I don't know Scott, I think being in the enterprise means everyone is just a guy who is an expert at 1 skill or app and would be helpless if dropped in a SMB. It's SOOO NARROW and soooo focused!
Lets look at the life of a dedicated "VDI architect in the enterprise and at how "Narrow" his job is.
- Profile virtualization and layering solutions.
- Storage (block for image management, and NAS for profiles or app layers)
- WAN optimization. Nothing breaks ICX, or PCoIP like an incorrectly applied DSCP TAG!
- TFTP/DHCP as you need to make sure those Zero clients pull down their image!
- Syslog, and some sort of log analytics platform (LogInsight, Splunk etc) as you'll be needing this to troubleshoot your platform.
- A hypervisor (and generally to a bizarre level as you'll be invoking features that the server guys don't use, and you'll be hitting the corner cases of scale for things like VMFS when running 200 desktops on a host, or vGPU pass thru).
- Applications. To deploy non-persistent VDI you'll need to know how to use visualized registries, application packaging (ThinApp, App-V, AppVolumes) and dark corners of the registry sometimes.
- Customer service! because if you don't know how people are using stuff and be talking to the users problems will brew...
- How to build training guides as you need to build training materials for your operate trainers to push out.
- Need to be familiar possible with MDM solutions to cover corner cases where VDI doesn't work as well as how to automate thi
- Networking. Proper VDI clusters tons of VLAN's and can often invoke some more obscure things like PVLAN's and DMZ's.
- Security. Get ready to learn NSX microsegmentation and automation. You'll need to learn vRNI or some kind of netflow analyzer to figure out what your ACL's need to look like. Also get ready to learn F5 or NetScaler to do your load balancing and edge inspection. Even if your not the guy managing the firewall rules expect to have to learn it anyways for when your edge security team forgets to open UDP for PCoIP, you'll need to know how to test and verify that the ports are open.

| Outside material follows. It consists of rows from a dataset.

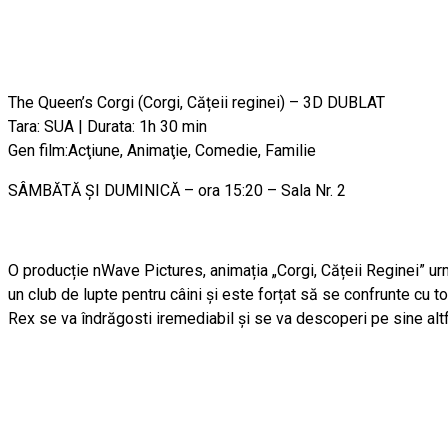
The Queen’s Corgi
(Corgi, Cățeii reginei) –
3D DUBLAT
Tara: SUA | Durata: 1h 30 min
Gen film:Acţiune, Animaţie, Comedie, Familie
SÂMBĂTĂ ȘI DUMINICĂ – ora 15:20 – Sala Nr. 2
O producție nWave Pictures, animația „Corgi, Cățeii Reginei” urmă
un club de lupte pentru câini și este forțat să se confrunte cu to
Rex se va îndrăgosti iremediabil și se va descoperi pe sine alt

- DNS. Because NOTHING will work without this. Bonus points for learning GSLB deployments with this so you can do automated VDI failover to the DR site.
- Antivirus. Since normal regular agent based deployments will break a host, get ready to learn hypervisor based inspection tools and deployments.
Now it's true that some of these would be handled by other teams, but if you don't know how to explain your ask of those teams (or don't have 100% Competent people in those teams) get ready for your VDI deployment to get stuck for 6 months in ITIL change control hell.
BTW, I'm only joking. In some shops the VDI guys can often wear other hats too.
fact is: no one in smb need this. Just thinking of me: what's the VDI expert experience with label printers and label design, automatic lifters and troubleshoting them, web application development and deployment, printer services, fiber/copper wiring best practices, telephony and so? which is last time the VDI guy has tried to fit a project in <10k? including computing, storage, backup consultancy and software?
IMHO is 2 different worlds.
@scottalanmiller is right: VDI expert knows a lot and in deep, but the wrong "a lot" for a SMB.